My elementary school friend, Ridhi, is Hindu.  Her parents were born and raised in India.  Despite that Ridhi, was born in America she still is very involved in the Hindu culture, participating in all the festivals and traditions.  One of these festivals is Diwali.  It is the festival of lights in the Indian-Hindu culture.  This festival takes place to bring forth the New Year.

Many ceremonies and traditions are involved in this festival.  The first is the prayer, or puja, to the goddess of prosperity, Lakshmi.  The purpose of praying to this specific goddess is to invite her into the house. Supposedly she will cleanse the house of all of the previous year’s “dirt”.  After cleansing the house she will leave it open to the bringing of prosperity.

During this festival, Ridhi’s family makes traditional Indian foods such as roti, chola and dal.  They also dance traditional Indian dances with their family and friends.

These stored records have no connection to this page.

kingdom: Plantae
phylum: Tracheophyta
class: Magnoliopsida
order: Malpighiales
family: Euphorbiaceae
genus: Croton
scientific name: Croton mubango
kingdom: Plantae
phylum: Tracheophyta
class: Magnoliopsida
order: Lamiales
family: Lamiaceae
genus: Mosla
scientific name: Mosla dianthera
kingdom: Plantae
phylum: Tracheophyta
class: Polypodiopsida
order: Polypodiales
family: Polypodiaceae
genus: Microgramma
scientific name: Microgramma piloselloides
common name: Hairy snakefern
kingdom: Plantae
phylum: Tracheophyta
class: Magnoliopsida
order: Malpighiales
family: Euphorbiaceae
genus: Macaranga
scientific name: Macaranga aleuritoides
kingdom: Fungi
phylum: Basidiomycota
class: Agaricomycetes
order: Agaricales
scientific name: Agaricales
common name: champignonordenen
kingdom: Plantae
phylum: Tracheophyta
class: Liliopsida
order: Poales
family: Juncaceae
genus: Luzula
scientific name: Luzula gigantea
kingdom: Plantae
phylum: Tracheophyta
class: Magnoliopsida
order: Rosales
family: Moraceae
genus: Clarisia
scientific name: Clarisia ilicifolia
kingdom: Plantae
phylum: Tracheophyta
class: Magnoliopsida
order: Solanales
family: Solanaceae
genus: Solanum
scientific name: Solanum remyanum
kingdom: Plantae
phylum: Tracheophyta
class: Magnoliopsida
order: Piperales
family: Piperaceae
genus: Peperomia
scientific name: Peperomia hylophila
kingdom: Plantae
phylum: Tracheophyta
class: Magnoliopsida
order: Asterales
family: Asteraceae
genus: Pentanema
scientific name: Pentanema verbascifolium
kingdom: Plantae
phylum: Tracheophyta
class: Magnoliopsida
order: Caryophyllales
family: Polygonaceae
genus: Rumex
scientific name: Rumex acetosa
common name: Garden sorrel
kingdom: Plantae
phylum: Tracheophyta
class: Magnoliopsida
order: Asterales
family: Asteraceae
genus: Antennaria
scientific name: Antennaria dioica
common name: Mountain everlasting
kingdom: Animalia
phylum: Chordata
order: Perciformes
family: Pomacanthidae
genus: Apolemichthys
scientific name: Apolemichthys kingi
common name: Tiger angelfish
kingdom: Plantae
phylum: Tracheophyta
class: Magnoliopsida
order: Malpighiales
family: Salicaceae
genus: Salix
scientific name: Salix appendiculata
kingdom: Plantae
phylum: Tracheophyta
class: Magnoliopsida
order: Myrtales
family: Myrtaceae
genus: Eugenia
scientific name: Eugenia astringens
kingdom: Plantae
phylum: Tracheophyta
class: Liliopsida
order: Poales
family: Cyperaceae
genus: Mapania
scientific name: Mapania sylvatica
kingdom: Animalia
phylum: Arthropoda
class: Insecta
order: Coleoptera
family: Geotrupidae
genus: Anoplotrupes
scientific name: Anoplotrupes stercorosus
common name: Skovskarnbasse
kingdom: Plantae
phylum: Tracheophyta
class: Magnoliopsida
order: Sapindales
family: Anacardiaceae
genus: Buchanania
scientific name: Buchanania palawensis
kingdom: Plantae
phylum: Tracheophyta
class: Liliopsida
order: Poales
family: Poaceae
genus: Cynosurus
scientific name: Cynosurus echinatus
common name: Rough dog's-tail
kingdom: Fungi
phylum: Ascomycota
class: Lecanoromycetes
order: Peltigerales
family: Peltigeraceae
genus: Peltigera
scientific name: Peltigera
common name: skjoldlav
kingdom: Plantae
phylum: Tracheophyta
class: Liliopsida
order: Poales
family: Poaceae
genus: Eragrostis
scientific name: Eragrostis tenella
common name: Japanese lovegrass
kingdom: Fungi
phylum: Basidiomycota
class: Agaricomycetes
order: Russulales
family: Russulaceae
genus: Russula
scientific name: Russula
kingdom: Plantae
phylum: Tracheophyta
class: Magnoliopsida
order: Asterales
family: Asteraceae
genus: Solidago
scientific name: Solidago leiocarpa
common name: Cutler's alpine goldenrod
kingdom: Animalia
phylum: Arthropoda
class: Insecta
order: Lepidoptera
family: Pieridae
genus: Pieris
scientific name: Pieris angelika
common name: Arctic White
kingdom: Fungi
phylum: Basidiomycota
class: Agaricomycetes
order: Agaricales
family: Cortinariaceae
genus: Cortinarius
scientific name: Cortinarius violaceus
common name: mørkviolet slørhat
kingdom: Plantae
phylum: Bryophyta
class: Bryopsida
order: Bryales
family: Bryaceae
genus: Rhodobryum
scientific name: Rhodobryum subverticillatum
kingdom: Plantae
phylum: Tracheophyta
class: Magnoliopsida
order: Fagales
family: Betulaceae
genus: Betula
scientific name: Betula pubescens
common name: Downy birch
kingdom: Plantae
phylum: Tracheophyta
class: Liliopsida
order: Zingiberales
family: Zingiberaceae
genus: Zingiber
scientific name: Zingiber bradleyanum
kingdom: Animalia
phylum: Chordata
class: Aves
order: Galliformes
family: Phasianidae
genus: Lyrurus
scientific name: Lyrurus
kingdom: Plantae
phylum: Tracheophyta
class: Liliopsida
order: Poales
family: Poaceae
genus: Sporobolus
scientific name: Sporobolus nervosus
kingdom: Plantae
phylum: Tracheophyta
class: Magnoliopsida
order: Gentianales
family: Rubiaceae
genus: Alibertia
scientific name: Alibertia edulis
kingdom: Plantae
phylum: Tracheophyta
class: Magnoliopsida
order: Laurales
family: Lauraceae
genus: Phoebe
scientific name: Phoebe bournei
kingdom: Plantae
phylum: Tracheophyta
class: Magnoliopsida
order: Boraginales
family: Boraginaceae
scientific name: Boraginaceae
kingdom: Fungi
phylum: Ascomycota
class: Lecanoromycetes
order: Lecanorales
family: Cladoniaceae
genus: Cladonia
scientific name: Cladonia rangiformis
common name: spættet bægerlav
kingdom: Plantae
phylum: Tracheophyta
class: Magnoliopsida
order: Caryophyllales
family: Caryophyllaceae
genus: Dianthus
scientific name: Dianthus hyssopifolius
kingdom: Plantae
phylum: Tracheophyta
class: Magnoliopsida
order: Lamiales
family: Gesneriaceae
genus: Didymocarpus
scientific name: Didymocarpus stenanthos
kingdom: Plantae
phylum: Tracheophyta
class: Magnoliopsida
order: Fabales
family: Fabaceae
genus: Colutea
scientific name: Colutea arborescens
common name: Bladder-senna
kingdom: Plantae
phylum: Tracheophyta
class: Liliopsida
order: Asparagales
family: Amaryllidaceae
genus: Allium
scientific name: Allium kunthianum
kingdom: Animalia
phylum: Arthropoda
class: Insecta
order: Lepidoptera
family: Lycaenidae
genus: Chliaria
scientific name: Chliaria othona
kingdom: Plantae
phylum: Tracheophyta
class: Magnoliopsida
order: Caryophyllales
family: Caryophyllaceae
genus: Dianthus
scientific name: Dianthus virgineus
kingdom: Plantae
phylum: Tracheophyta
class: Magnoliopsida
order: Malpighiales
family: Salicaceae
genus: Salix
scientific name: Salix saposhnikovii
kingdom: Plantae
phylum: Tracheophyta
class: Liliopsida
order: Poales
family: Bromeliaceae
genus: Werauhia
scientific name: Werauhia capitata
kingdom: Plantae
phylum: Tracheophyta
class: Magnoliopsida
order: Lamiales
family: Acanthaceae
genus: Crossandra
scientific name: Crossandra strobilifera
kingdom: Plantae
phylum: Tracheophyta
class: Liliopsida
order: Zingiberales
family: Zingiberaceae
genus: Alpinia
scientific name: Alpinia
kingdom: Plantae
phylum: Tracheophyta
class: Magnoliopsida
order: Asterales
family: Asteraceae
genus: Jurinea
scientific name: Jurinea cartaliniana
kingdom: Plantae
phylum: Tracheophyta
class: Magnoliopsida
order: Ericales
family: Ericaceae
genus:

Another tradition in this Hindu festival is to put many lights outside the house.  Essentially these lights, light up the house, therefore making it easy for the goddess, Lakshmi to find and then cleanse.  Another “light” tradition is the setting off of fireworks. This tradition is obviously more modern, as fireworks are a need invention.  However, I believe that the fireworks are another form of lighting up the house so that goddess Lakshmi can find it.